Niagara Gazette — Over my 28 seasons with you, I’d like to think that I’ve provided you with many good tips on how to play the great game of golf just a little bit better. I also know that many of you take my tips to the driving range with the full intention of incorporating them into your swing.
The problem occurs when you either interpret the tip incorrectly or you simply cannot bring yourself to come out of your swing comfort zone and try something new.
Today, I have a tip for you that I consider the best single tip that I have ever shared.
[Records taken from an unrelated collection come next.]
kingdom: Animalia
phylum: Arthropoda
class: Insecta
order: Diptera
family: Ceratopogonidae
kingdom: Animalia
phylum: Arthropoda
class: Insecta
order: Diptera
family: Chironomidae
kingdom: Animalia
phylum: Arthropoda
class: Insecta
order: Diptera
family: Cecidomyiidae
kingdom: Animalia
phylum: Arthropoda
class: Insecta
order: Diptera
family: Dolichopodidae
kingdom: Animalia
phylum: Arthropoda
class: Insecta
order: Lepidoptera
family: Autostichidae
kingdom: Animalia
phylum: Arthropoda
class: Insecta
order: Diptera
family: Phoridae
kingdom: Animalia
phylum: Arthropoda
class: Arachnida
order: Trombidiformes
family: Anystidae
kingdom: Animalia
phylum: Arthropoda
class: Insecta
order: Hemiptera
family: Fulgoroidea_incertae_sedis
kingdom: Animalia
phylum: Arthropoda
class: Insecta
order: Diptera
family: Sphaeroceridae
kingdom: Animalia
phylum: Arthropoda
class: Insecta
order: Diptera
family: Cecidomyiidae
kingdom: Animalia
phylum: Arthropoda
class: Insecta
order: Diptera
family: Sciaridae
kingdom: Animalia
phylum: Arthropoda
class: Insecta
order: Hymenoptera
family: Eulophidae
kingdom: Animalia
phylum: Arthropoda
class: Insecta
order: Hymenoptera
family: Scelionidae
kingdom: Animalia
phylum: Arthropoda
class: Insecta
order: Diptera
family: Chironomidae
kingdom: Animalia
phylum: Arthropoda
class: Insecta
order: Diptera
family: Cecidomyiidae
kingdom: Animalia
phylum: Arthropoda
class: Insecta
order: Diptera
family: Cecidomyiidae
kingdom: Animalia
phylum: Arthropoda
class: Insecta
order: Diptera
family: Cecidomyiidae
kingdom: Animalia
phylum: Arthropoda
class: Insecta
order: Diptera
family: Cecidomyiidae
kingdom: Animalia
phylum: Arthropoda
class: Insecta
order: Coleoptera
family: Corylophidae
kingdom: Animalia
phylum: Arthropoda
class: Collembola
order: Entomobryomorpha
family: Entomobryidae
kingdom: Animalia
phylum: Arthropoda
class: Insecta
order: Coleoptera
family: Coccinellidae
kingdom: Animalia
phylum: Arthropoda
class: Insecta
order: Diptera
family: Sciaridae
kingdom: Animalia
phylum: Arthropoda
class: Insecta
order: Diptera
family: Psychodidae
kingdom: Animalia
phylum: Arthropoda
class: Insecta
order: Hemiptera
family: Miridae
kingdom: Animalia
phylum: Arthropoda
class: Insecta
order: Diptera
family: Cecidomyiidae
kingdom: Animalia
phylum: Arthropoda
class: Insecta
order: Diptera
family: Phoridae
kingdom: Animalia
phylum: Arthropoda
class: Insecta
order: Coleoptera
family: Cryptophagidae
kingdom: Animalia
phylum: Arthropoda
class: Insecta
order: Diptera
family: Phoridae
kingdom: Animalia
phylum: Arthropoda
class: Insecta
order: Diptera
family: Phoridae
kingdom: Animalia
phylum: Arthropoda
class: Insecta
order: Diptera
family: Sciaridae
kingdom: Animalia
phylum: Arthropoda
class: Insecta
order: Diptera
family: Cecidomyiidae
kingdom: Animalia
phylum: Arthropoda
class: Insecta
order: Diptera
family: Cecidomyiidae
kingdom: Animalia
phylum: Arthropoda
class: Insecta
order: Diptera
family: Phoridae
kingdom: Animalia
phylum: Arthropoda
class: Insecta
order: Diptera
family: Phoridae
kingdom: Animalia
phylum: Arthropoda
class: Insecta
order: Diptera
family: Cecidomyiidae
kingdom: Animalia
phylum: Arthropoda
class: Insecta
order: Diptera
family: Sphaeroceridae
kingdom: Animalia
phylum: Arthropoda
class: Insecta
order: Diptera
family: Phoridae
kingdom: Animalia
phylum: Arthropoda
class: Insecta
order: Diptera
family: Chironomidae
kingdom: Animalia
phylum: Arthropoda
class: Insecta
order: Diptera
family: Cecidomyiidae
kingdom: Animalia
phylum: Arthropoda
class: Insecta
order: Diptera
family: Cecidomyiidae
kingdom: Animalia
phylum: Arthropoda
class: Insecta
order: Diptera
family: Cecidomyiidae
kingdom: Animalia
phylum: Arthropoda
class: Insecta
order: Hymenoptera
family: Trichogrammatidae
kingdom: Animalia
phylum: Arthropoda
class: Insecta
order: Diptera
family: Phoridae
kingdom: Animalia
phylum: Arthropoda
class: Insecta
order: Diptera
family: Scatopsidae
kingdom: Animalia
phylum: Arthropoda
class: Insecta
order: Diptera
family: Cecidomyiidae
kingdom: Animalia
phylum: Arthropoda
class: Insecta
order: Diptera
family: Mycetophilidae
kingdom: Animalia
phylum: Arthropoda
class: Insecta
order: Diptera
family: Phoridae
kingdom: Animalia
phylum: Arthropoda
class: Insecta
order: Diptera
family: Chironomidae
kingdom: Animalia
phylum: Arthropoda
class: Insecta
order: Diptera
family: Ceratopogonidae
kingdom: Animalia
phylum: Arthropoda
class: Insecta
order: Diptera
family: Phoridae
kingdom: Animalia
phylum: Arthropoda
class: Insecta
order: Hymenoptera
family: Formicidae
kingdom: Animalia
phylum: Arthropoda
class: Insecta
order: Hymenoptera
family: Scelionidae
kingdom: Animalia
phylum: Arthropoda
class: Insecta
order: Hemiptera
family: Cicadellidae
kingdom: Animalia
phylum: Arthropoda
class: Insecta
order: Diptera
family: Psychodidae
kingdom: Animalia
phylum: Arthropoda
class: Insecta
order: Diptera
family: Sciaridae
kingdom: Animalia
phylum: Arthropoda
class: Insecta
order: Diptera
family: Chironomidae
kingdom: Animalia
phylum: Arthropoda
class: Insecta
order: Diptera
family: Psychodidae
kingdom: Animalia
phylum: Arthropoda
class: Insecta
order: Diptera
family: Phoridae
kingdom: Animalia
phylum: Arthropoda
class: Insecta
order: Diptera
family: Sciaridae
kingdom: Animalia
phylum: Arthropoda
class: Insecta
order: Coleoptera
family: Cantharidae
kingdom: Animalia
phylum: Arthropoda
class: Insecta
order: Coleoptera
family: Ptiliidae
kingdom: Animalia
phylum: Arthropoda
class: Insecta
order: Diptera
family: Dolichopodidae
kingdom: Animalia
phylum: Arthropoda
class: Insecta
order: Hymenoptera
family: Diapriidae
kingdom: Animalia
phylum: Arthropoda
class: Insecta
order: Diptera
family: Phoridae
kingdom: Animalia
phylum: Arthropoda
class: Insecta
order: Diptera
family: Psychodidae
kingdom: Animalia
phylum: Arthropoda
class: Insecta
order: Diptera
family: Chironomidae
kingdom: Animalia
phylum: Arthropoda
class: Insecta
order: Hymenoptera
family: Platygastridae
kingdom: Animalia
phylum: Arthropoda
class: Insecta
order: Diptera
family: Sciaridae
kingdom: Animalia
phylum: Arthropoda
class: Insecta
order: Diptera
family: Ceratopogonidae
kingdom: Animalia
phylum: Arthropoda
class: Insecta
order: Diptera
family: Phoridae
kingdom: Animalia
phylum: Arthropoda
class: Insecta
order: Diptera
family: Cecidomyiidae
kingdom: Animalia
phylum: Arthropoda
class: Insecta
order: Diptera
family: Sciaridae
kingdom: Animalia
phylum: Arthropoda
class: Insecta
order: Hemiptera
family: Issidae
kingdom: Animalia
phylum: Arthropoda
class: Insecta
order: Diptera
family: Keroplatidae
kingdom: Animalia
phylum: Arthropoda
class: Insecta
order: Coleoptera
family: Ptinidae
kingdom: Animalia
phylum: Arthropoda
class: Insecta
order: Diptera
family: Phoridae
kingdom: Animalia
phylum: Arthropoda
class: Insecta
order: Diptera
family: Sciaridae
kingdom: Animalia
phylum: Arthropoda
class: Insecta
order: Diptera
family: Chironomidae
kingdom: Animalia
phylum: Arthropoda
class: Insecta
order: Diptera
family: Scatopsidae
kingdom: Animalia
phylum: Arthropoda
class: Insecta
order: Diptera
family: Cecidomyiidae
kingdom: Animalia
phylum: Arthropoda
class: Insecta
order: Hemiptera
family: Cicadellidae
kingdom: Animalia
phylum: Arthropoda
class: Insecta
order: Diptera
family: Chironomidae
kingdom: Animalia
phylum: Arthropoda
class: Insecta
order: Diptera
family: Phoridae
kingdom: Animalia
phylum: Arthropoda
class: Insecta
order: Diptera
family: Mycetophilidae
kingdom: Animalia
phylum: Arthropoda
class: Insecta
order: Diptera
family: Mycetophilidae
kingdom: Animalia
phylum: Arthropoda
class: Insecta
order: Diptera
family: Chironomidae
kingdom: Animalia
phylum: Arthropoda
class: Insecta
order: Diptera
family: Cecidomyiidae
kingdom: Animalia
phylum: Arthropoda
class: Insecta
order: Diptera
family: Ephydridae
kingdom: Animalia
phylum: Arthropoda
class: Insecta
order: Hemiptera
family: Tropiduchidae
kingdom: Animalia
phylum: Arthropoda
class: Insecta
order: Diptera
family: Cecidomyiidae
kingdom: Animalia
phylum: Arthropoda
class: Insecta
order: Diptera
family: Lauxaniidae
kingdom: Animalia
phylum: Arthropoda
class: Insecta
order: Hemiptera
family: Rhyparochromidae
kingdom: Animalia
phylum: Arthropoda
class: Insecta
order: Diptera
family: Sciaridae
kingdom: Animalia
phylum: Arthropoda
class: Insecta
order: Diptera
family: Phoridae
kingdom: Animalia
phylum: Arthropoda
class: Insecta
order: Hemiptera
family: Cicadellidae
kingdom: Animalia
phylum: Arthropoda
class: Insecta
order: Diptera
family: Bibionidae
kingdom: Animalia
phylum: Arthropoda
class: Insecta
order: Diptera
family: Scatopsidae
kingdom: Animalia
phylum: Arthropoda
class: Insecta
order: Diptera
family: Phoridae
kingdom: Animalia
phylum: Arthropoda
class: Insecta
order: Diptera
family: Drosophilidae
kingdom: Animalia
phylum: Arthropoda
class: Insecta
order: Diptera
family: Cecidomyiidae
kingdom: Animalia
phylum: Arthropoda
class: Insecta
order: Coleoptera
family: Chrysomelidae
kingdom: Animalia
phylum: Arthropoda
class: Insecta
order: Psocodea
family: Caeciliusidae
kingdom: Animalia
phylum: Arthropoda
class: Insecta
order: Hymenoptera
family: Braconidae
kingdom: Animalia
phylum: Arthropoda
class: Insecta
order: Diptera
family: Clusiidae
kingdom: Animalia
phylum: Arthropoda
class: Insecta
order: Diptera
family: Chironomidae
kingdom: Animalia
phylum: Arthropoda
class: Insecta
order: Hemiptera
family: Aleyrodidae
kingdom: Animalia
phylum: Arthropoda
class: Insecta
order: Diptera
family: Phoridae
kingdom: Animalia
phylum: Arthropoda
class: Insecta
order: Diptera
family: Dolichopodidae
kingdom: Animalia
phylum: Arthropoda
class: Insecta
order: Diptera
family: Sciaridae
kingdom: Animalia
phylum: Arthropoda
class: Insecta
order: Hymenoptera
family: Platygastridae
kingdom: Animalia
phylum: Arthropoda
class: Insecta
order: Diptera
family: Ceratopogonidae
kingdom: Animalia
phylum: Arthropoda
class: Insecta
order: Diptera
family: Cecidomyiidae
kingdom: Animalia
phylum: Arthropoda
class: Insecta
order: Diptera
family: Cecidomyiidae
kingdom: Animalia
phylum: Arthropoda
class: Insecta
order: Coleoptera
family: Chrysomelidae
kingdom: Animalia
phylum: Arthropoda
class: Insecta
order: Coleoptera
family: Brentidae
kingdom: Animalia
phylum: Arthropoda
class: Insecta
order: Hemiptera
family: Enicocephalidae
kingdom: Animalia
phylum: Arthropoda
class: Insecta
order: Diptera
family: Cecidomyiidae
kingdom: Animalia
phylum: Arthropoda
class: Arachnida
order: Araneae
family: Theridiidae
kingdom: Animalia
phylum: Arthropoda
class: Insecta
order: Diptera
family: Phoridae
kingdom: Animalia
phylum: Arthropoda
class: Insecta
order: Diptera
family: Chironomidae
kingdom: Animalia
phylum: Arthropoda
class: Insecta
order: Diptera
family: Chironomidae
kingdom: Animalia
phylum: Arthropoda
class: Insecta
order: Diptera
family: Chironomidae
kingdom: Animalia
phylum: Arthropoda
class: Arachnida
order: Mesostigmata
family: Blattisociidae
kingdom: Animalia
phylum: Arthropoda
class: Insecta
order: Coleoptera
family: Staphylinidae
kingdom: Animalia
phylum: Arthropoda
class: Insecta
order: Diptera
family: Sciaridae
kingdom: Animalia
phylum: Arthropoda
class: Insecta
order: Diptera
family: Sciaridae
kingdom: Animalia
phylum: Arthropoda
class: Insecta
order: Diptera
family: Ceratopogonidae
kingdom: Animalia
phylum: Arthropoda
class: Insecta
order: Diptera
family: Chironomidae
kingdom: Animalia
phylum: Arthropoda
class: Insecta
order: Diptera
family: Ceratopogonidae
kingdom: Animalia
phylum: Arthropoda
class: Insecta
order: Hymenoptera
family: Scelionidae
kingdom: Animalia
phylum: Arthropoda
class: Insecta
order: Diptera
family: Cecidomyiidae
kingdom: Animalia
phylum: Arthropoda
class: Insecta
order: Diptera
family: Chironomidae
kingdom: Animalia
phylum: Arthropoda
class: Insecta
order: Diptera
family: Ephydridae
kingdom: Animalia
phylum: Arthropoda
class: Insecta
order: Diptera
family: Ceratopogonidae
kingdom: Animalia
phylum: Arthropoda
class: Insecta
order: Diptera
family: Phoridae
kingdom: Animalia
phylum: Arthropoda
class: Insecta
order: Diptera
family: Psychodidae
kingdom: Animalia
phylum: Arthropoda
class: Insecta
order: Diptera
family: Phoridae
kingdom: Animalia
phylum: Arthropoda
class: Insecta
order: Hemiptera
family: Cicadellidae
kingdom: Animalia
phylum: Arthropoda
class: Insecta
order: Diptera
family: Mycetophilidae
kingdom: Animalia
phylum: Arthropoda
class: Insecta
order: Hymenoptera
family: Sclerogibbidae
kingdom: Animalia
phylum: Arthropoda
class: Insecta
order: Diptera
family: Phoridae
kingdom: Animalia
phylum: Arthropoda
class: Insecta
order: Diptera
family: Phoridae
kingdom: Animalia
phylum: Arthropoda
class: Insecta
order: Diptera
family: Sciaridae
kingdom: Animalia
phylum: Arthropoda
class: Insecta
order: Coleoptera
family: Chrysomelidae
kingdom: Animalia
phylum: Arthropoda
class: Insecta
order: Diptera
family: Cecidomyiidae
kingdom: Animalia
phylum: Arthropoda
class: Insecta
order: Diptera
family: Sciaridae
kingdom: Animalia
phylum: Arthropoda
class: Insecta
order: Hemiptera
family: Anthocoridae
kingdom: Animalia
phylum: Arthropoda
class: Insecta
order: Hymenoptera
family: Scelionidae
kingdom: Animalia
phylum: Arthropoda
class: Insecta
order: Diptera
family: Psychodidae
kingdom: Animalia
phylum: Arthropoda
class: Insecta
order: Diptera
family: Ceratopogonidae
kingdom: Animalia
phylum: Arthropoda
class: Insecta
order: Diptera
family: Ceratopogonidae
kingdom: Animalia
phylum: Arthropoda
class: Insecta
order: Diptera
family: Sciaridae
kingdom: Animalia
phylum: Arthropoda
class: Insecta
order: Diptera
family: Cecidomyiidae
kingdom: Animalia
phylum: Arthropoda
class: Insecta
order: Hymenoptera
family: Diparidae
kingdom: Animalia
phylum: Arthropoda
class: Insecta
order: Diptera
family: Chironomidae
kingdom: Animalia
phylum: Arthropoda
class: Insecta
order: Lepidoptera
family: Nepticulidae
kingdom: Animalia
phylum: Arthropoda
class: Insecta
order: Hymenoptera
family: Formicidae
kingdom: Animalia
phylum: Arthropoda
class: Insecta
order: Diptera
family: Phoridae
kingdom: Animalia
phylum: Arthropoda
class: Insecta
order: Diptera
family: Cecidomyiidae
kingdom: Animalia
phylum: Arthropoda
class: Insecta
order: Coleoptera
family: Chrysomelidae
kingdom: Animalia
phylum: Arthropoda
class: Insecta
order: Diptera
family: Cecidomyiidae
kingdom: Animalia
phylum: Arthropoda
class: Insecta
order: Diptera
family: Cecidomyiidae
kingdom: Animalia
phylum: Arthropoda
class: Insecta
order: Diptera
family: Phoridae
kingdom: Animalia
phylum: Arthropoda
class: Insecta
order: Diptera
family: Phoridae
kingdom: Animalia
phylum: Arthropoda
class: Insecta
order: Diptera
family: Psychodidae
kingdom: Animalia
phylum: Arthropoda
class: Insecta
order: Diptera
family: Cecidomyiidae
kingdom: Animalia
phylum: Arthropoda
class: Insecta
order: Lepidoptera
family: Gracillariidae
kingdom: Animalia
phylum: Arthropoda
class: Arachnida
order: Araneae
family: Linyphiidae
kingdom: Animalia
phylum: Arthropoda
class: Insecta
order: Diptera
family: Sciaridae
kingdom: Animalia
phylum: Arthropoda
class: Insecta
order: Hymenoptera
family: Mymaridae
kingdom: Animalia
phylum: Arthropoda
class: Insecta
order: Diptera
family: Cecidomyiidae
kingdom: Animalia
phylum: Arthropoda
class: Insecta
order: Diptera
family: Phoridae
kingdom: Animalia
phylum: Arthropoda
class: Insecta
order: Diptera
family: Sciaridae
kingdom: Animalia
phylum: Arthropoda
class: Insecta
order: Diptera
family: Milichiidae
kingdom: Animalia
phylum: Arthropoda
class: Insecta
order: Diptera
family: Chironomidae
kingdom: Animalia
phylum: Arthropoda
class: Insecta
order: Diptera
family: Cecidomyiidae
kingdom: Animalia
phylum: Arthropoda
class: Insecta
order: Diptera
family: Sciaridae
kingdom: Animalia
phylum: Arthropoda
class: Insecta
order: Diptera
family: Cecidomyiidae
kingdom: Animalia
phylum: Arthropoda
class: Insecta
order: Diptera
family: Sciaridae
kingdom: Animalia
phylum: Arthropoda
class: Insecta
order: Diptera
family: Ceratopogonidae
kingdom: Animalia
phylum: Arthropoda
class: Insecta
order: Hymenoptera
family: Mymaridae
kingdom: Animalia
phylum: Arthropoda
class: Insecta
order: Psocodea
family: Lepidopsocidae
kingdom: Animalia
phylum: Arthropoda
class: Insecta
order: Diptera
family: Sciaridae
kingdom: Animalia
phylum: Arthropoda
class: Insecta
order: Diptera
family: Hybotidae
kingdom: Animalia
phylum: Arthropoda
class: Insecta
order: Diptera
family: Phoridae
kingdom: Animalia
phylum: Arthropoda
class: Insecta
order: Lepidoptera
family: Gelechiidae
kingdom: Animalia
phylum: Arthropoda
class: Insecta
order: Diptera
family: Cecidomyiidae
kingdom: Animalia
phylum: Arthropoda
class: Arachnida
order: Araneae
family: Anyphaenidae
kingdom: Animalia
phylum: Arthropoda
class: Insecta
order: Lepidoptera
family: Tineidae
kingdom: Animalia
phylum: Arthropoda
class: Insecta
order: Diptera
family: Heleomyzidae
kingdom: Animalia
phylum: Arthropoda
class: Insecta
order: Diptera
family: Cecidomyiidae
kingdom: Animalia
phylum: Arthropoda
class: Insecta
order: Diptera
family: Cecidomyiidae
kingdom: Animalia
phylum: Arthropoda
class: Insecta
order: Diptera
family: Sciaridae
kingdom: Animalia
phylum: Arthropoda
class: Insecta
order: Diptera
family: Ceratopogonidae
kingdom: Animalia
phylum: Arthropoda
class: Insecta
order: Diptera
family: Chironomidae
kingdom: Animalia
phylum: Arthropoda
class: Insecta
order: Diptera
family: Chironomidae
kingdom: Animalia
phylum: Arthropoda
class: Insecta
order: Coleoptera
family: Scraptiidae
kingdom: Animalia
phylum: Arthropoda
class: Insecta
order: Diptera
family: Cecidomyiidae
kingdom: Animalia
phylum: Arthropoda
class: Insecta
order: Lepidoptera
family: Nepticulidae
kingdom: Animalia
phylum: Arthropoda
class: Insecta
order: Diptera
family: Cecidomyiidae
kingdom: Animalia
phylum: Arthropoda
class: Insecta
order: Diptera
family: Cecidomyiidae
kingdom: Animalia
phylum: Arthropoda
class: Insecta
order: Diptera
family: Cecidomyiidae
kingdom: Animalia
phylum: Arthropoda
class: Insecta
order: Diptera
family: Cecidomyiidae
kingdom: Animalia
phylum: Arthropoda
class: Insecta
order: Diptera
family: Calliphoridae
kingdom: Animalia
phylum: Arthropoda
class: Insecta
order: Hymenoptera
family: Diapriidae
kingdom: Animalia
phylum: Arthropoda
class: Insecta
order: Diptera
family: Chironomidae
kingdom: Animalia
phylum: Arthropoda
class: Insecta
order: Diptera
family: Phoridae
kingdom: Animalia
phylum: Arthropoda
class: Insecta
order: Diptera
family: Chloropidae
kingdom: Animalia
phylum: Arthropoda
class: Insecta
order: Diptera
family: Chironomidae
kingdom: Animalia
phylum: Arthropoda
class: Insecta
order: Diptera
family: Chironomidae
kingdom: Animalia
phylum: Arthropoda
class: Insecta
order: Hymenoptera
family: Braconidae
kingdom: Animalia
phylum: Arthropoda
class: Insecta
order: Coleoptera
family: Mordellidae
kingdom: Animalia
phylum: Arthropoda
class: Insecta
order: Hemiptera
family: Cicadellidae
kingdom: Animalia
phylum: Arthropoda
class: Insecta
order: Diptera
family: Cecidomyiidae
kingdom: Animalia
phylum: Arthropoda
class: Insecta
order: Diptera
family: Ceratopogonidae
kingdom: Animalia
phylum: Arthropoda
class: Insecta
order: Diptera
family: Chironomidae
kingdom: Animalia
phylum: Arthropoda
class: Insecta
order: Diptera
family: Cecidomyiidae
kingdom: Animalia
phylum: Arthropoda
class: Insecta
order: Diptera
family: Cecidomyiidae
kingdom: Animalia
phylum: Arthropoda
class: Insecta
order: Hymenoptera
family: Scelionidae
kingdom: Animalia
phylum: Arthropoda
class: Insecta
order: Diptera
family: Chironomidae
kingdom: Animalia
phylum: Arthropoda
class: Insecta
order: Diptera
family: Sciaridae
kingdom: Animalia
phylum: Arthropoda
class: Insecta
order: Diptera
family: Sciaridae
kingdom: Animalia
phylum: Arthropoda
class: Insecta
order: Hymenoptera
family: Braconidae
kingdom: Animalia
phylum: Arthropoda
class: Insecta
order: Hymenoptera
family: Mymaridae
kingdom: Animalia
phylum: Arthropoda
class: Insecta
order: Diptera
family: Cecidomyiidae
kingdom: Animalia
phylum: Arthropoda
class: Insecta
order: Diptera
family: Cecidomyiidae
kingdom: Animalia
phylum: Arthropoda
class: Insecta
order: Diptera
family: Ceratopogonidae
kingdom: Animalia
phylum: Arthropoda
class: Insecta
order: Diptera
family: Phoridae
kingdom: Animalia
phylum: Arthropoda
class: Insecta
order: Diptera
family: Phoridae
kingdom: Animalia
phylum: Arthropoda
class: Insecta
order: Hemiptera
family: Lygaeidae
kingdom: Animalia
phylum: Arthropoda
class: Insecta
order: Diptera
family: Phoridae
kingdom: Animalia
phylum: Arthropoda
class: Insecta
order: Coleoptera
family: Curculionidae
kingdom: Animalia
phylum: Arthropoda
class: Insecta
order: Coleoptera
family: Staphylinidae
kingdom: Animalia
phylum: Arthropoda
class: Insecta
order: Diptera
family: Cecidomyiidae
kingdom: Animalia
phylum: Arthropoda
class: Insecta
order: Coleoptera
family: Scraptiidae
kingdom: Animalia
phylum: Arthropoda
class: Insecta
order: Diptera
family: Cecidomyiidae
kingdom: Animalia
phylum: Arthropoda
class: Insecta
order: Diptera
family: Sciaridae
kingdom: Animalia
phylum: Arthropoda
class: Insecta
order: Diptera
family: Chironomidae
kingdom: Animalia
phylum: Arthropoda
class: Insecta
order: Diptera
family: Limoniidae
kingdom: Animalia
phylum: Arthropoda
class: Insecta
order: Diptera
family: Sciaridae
I like to call it “Being Steve Stricker," because the sensation I get when I integrate this tip into my swing is that I look and feel like Stricker, a smooth striker of the golf ball.
I have shared this sermon with you in prior columns over the years, but I’m more committed than ever that it can change your game for the better forever if you’ll just integrate it into your swing.
Let’s start with two obvious premises. Firstly, all golfers desire to hit their golf ball greater distances, and secondly, golf is a game of opposites. Incorporate these two notions into one principle and you have my tip of the year: If you want to hit your ball further, you must swing easy, and here’s why.
Even a speeding car starts out at low speeds and builds to a crescendo. If a car could start at 100 mph, it would surely shake, rattle, roll, and disintegrate. Your golf swing is like that car. If it starts smoothly, in control, it will build up clubhead speed in an organized way.
Within the rhythm of a effortless motion, the swing’s transition at the top can be observed. Nothing is more important to a great swing than its transition from backswing to downswing. Ninety percent of all players I observe have little or no pause at the top of their backswing. Their power transfer is virtually null and void.